Maurice d’Ocagne replaced in 1884 the squares and systems of curves by simple graduated scales, straight or curved, thanks to his conception of the isotope points. Later he systematized all these scattered methods into a definitive body of doctrine, which he called nomography .

Nomograms had a great development in the first three quarters of the 20th century , both in civil engineering and in the fields of chemistry , electrical, electronics and aeronautics . They were included in the manuals of the disciplines and in addition separate collections of them were published. Its limited precision, of two or three significant figures, instead restricts its use in fields such as astronomy or financial calculation, where accuracy is of paramount importance.
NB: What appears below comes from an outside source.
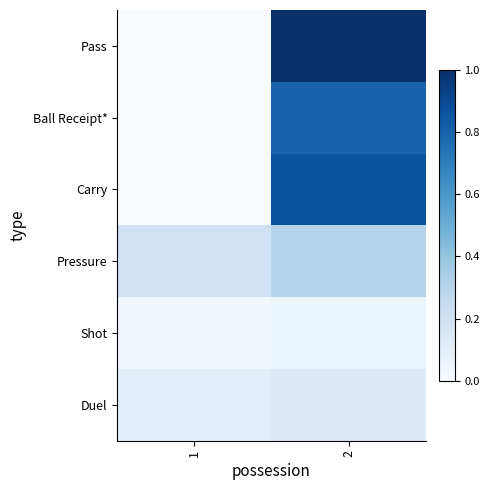

What is the total value across all series at 1?

0.3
The refinement and popularization of calculators and electronic computers in the last quarter of the 20th century meant the practical disappearance of nomograms, greatly facilitating the complete carrying out of exact calculations that the operator would not even know how to propose on his own. Nomograms, however, still have the same usefulness as ever and present some specific advantages that were not unknown to their inventors, such as the synoptic capture of the range of values that the solution of a problem can adopt, the presentation of the structure of relations that occur between its parameters or the possibility of being used in almost any imaginable circumstance.